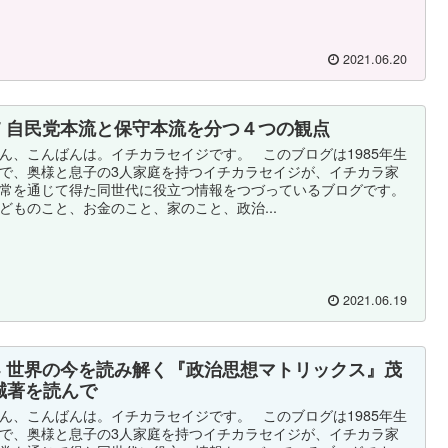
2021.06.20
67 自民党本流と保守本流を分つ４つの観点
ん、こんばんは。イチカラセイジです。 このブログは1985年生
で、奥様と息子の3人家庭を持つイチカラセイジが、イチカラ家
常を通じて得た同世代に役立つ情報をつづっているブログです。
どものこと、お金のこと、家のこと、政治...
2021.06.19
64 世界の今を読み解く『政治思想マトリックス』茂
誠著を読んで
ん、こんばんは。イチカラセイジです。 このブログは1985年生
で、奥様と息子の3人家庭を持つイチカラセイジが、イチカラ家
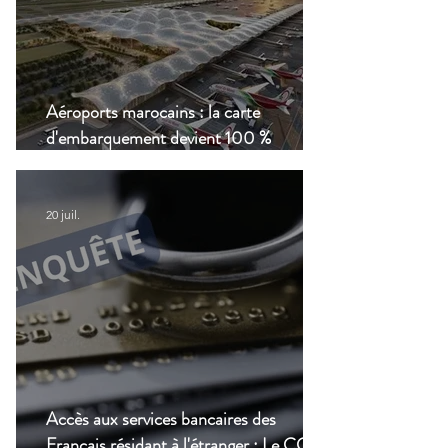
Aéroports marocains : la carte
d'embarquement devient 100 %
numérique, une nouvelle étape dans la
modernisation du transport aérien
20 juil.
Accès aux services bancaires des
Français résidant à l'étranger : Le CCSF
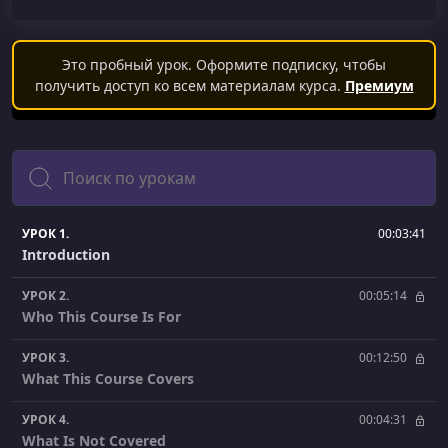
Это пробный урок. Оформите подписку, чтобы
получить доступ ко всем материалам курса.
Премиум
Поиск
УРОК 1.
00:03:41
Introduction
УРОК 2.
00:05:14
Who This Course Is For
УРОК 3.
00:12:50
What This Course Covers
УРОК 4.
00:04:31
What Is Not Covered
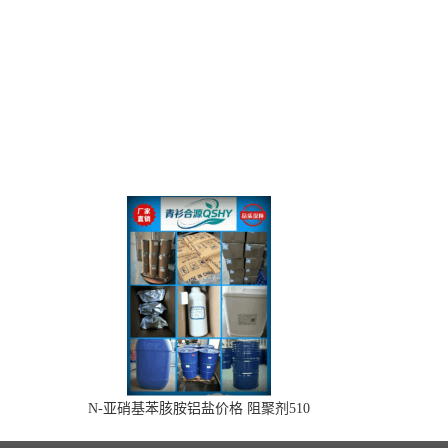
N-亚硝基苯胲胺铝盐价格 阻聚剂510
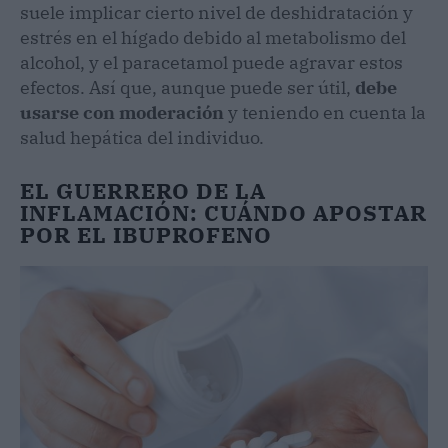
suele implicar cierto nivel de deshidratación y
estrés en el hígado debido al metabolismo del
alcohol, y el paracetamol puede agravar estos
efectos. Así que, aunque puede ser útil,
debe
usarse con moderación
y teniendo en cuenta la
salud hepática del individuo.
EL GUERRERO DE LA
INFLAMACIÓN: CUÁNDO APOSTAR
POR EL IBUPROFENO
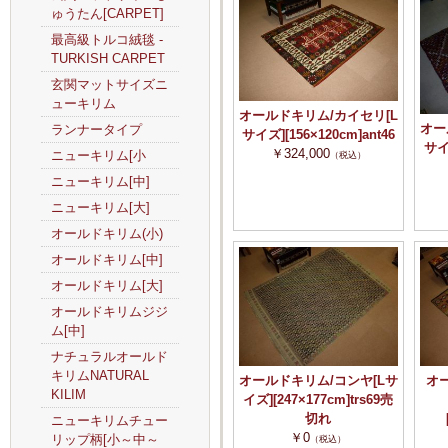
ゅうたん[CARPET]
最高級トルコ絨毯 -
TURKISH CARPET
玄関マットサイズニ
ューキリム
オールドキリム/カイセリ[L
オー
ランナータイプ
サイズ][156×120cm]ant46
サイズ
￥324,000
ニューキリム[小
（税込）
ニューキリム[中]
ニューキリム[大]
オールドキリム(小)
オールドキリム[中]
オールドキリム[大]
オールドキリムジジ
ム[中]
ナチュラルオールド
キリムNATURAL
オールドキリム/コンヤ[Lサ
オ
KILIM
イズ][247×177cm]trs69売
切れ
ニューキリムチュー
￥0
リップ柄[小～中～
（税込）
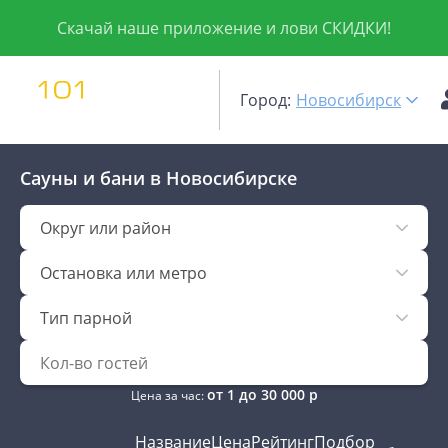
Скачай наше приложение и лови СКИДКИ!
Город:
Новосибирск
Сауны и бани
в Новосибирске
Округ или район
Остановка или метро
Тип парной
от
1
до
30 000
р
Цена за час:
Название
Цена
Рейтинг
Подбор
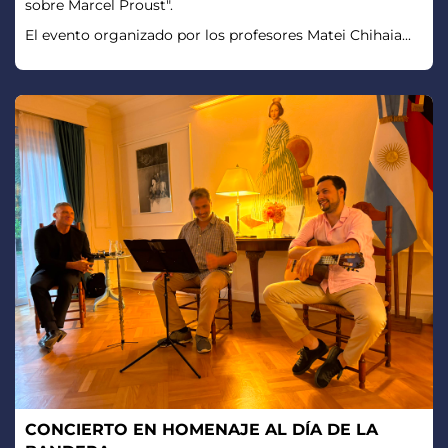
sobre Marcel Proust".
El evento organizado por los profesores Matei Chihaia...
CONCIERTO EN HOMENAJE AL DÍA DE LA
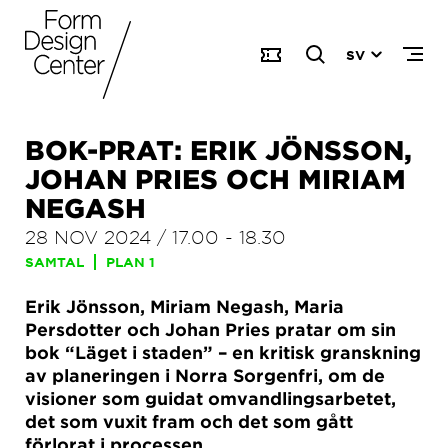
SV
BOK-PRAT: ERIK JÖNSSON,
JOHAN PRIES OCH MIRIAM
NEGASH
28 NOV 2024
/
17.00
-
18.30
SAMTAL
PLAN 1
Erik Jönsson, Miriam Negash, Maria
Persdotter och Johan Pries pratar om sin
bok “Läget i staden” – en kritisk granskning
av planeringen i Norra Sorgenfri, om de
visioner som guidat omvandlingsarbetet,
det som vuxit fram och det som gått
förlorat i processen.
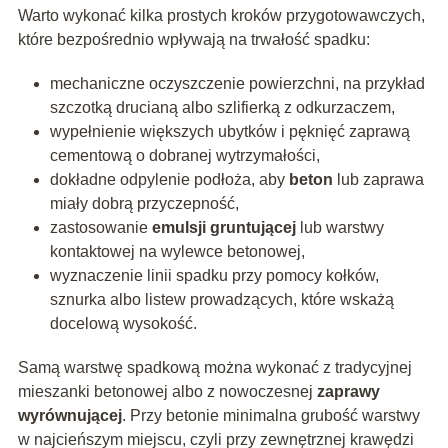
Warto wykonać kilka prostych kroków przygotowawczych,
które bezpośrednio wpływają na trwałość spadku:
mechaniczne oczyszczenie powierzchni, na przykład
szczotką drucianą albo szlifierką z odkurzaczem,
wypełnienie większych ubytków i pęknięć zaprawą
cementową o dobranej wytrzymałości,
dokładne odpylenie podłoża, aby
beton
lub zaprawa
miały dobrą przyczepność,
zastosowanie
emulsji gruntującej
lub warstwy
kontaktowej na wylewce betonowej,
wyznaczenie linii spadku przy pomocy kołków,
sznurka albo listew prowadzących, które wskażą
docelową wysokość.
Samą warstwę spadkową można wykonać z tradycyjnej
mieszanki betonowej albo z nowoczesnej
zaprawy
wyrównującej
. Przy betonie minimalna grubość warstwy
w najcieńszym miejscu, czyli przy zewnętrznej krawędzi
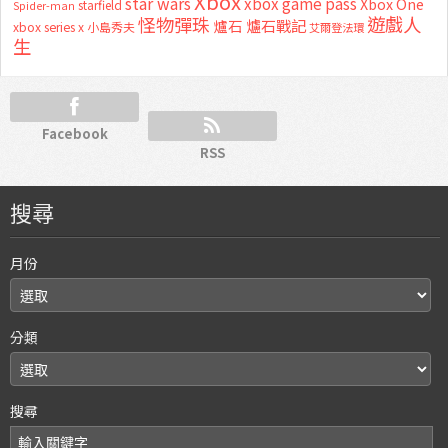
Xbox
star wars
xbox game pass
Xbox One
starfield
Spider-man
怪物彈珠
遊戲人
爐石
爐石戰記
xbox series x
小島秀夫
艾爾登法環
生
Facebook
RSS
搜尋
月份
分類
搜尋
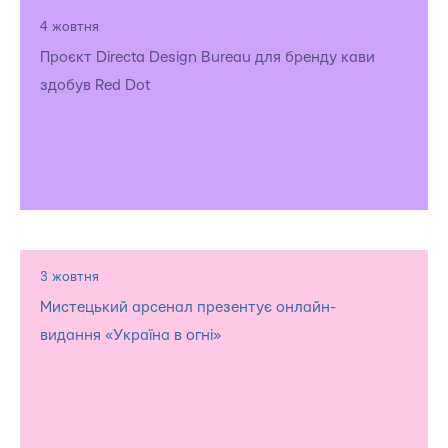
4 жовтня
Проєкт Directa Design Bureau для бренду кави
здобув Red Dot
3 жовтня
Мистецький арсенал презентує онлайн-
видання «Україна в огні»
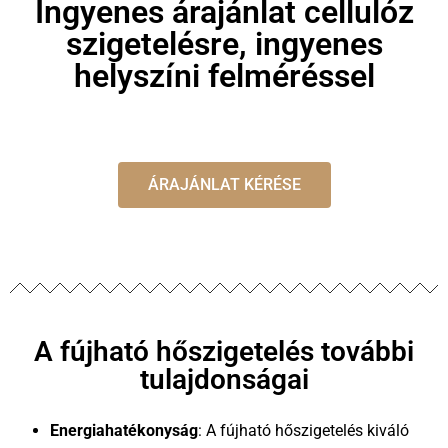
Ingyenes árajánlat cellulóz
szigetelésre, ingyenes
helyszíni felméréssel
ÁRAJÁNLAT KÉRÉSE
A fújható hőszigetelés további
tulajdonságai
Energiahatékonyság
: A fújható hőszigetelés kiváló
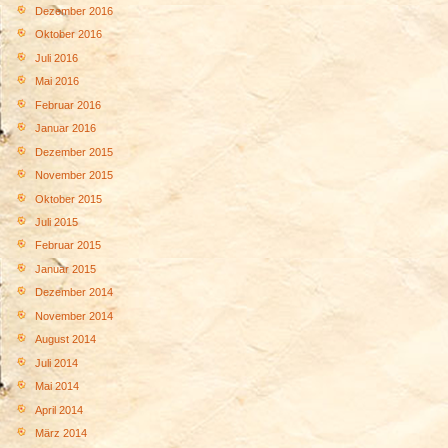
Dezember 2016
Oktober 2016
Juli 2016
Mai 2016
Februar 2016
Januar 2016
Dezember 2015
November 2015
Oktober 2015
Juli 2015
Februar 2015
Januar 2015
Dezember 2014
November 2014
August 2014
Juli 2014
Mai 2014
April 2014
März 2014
##############################
(Assigned task)
Copy every line of text in the data above word for word, keeping the same order, and leave the pictures out of your answer.

(Solution for this exercise)
2021.06.20
67 自民党本流と保守本流を分つ４つの観点
ん、こんばんは。イチカラセイジです。 このブログは1985年生
で、奥様と息子の3人家庭を持つイチカラセイジが、イチカラ家
常を通じて得た同世代に役立つ情報をつづっているブログです。
どものこと、お金のこと、家のこと、政治...
2021.06.19
64 世界の今を読み解く『政治思想マトリックス』茂
誠著を読んで
ん、こんばんは。イチカラセイジです。 このブログは1985年生
で、奥様と息子の3人家庭を持つイチカラセイジが、イチカラ家
Aéroports marocains : la carte
d'embarquement devient 100 %
numérique, une nouvelle étape dans la
modernisation du transport aérien
20 juil.
Accès aux services bancaires des
Français résidant à l'étranger : Le CCSF
Это пробный урок. Оформите подписку, чтобы
получить доступ ко всем материалам курса.
Премиум
Поиск
УРОК 1.
00:03:41
Introduction
УРОК 2.
00:05:14
Who This Course Is For
УРОК 3.
00:12:50
What This Course Covers
УРОК 4.
00:04:31
What Is Not Covered
N-亚硝基苯胲胺铝盐价格 阻聚剂510
suele implicar cierto nivel de deshidratación y
estrés en el hígado debido al metabolismo del
alcohol, y el paracetamol puede agravar estos
efectos. Así que, aunque puede ser útil,
debe
usarse con moderación
y teniendo en cuenta la
salud hepática del individuo.
EL GUERRERO DE LA
INFLAMACIÓN: CUÁNDO APOSTAR
POR EL IBUPROFENO
ゅうたん[CARPET]
最高級トルコ絨毯 -
TURKISH CARPET
玄関マットサイズニ
ューキリム
オールドキリム/カイセリ[L
オー
ランナータイプ
サイズ][156×120cm]ant46
サイズ
￥324,000
ニューキリム[小
（税込）
ニューキリム[中]
ニューキリム[大]
オールドキリム(小)
オールドキリム[中]
オールドキリム[大]
オールドキリムジジ
ム[中]
ナチュラルオールド
キリムNATURAL
オールドキリム/コンヤ[Lサ
オ
KILIM
イズ][247×177cm]trs69売
切れ
ニューキリムチュー
￥0
リップ柄[小～中～
（税込）
Скачай наше приложение и лови СКИДКИ!
Город:
Новосибирск
Сауны и бани
в Новосибирске
Округ или район
Остановка или метро
Тип парной
от
1
до
30 000
р
Цена за час:
Название
Цена
Рейтинг
Подбор
sobre Marcel Proust".
El evento organizado por los profesores Matei Chihaia...
CONCIERTO EN HOMENAJE AL DÍA DE LA
SV
BOK-PRAT: ERIK JÖNSSON,
JOHAN PRIES OCH MIRIAM
NEGASH
28 NOV 2024
/
17.00
-
18.30
SAMTAL
PLAN 1
Erik Jönsson, Miriam Negash, Maria
Persdotter och Johan Pries pratar om sin
bok “Läget i staden” – en kritisk granskning
av planeringen i Norra Sorgenfri, om de
visioner som guidat omvandlingsarbetet,
det som vuxit fram och det som gått
förlorat i processen.
Warto wykonać kilka prostych kroków przygotowawczych,
które bezpośrednio wpływają na trwałość spadku:
mechaniczne oczyszczenie powierzchni, na przykład
szczotką drucianą albo szlifierką z odkurzaczem,
wypełnienie większych ubytków i pęknięć zaprawą
cementową o dobranej wytrzymałości,
dokładne odpylenie podłoża, aby
beton
lub zaprawa
miały dobrą przyczepność,
zastosowanie
emulsji gruntującej
lub warstwy
kontaktowej na wylewce betonowej,
wyznaczenie linii spadku przy pomocy kołków,
sznurka albo listew prowadzących, które wskażą
docelową wysokość.
Samą warstwę spadkową można wykonać z tradycyjnej
mieszanki betonowej albo z nowoczesnej
zaprawy
wyrównującej
. Przy betonie minimalna grubość warstwy
w najcieńszym miejscu, czyli przy zewnętrznej krawędzi
Xbox
star wars
xbox game pass
Xbox One
starfield
Spider-man
怪物彈珠
遊戲人
爐石
爐石戰記
xbox series x
小島秀夫
艾爾登法環
生
Facebook
RSS
搜尋
月份
分類
搜尋
4 жовтня
Проєкт Directa Design Bureau для бренду кави
здобув Red Dot
3 жовтня
Мистецький арсенал презентує онлайн-
видання «Україна в огні»
Ingyenes árajánlat cellulóz
szigetelésre, ingyenes
helyszíni felméréssel
ÁRAJÁNLAT KÉRÉSE
A fújható hőszigetelés további
tulajdonságai
Energiahatékonyság
: A fújható hőszigetelés kiváló
Dezember 2016
Oktober 2016
Juli 2016
Mai 2016
Februar 2016
Januar 2016
Dezember 2015
November 2015
Oktober 2015
Juli 2015
Februar 2015
Januar 2015
Dezember 2014
November 2014
August 2014
Juli 2014
Mai 2014
April 2014
März 2014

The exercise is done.